What may be pointed out is that section 154 of the Act confers power on the Assessing Officer to initiate proceeding for rectification if it is found that there is some mistake apparent from the face of the records. Independent of, and distinct from, this power is the power which section 147 confers on the Assessing Officer making it possible for him to reopen a completed assessment if he has reason to believe that any income of the assessee has escaped assessment. The basis on which the notice under section 263 has been issued and the impugned order has been passed does not come within the purview of section 263, for the Act has conferred jurisdiction on the Assessing Officer specifically to deal with a situation, such as the present one and when the Assessing Officer had already resorted to section 154 to re-verify whether there was any mistake in allowing the claim of bonus or not, the revisional authority could not have taken resort to section 263.

From what have been discussed above, it becomes abundantly clear that a revisional authority cannot entrench upon the powers which are expressly reserved by the Act in favour of the other authorities. The Act nowhere authorises the revisional authority to intrude into inquiries properly made by the assessing authority and to reopen an already completed assessment.

7. Conclusion:

· On passing of order u/s 263 of I.T. Act, the assessee has two options:

i) Let the fresh order be passed by the A.O. in terms of order of CIT u/s 263. The time limit of passing such order is one year from the end of financial year in which order u/s 263 is passed by the CIT [Section 153(2A)], and

ii) File appeal to ITAT against order of CIT u/s 263 of I.T. Act within sixty days of receipt of order u/s 263 by it. If the ITAT quashes 263 order, then the A.O. is not bound to pass order pursuant to 263 order. However, this is possible only when ITAT passes order prior to A.O. passing order pursuant to directions of CIT u/s 263 of I.T. Act. Even if the A.O. passes order prior to order passed by ITAT against 263 order, and if ITAT passes order quashing 263 order, order u/s 254 of the Act should be passed by A.O. giving effect of ITAT’s order and nullify the additions (if any) made in fresh assessment order passed pursuant to 263 order.

· Even if the assessee loses its appeal in ITAT against 263 order passed by CIT, he doesn’t lose a right to file appeal against fresh order passed by A.O. pursuant to 263 order.

· Thus, it becomes advisable to file appeal to ITAT against 263 order and preferably pursue the case such that the order is passed by ITAT before A.O. passes fresh assessment order. Now a days, ITAT generally gives time of four to six months from the date of filing appeal. Thus, if the ITAT passes order quashing 263 order in the first hearing, chances are bright that the no fresh order would have been passed by the A.O. by that time.

· It is important that Grounds of Appeal is properly drafted. A sample Grounds of Appeal is reproduced below (Refer appeal against CIT-II, Kol’s Order u/s 263 dated 06.01.2012 by GPSK Capital Private Limited) :

i) For that in the facts and circumstances of the case, the Ld. CIT. erred in violating the principles of natural justice by not the mentioning the grounds for initiating action u/s 263 of Income Tax Act, 1961 in the show cause notice issued. As such, the order passed u/s 263 is void ab-initio. The action of the Ld. CIT was wholly unreasonable, uncalled for and bad in law.

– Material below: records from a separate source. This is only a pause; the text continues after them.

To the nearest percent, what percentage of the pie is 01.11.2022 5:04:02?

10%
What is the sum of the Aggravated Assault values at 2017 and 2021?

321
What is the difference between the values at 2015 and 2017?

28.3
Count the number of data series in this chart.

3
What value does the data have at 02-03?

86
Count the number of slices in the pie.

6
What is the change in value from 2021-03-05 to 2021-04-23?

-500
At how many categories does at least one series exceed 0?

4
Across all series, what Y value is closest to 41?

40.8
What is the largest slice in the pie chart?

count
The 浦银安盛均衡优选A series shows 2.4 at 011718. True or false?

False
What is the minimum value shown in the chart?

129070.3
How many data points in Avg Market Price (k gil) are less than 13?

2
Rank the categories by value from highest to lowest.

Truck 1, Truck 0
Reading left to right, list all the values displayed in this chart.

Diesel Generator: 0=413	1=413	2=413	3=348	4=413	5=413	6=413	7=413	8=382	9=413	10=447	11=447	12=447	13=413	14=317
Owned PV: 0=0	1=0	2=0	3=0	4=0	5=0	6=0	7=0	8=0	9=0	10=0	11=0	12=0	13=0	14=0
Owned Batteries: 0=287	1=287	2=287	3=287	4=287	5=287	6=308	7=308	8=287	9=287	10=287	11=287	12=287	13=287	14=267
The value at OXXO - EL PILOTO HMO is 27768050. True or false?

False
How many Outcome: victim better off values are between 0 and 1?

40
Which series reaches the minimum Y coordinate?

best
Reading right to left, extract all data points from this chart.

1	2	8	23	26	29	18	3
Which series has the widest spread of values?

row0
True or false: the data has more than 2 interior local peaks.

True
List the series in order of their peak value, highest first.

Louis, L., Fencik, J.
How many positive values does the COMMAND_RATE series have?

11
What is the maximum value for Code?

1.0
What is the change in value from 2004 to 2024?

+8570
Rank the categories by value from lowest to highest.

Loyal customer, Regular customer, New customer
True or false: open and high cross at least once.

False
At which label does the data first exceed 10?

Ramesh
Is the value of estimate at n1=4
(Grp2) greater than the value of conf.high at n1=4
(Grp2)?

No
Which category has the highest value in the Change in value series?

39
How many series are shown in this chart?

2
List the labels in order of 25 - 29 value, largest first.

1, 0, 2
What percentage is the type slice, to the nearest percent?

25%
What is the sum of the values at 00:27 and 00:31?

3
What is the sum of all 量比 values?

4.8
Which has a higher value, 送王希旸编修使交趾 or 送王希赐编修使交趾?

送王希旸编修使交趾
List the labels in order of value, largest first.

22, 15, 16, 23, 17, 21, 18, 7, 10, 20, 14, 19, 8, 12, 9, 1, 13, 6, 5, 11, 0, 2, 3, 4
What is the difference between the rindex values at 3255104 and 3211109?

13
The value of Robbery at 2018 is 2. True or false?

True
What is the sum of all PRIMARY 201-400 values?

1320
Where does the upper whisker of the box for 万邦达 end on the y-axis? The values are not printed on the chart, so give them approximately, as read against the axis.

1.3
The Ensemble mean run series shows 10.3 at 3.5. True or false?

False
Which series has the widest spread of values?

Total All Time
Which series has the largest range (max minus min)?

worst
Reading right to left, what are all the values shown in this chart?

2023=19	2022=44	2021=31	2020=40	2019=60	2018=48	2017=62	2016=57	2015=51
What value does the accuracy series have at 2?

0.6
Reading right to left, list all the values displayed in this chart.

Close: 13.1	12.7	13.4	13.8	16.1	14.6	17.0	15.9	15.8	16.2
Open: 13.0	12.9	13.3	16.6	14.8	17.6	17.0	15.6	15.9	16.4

ii) For that in the facts and circumstances of the case, the Ld. CIT erred in not passing a speaking order against the submissions of your appellant. As such, the order passed u/s 263 is void ab-initio. The action of the Ld. CIT was wholly unreasonable, uncalled for and bad in law.

iii) For that in the facts and circumstances of the case, the order u/s 263 is merely ‘change in opinion’. The order u/s 143(3) passed by the Ld. AO does not in any way represent erroneous order. The action of the Ld. CIT was wholly unreasonable, uncalled for and bad in law.

iv)Other grounds may be raised on merits of additions.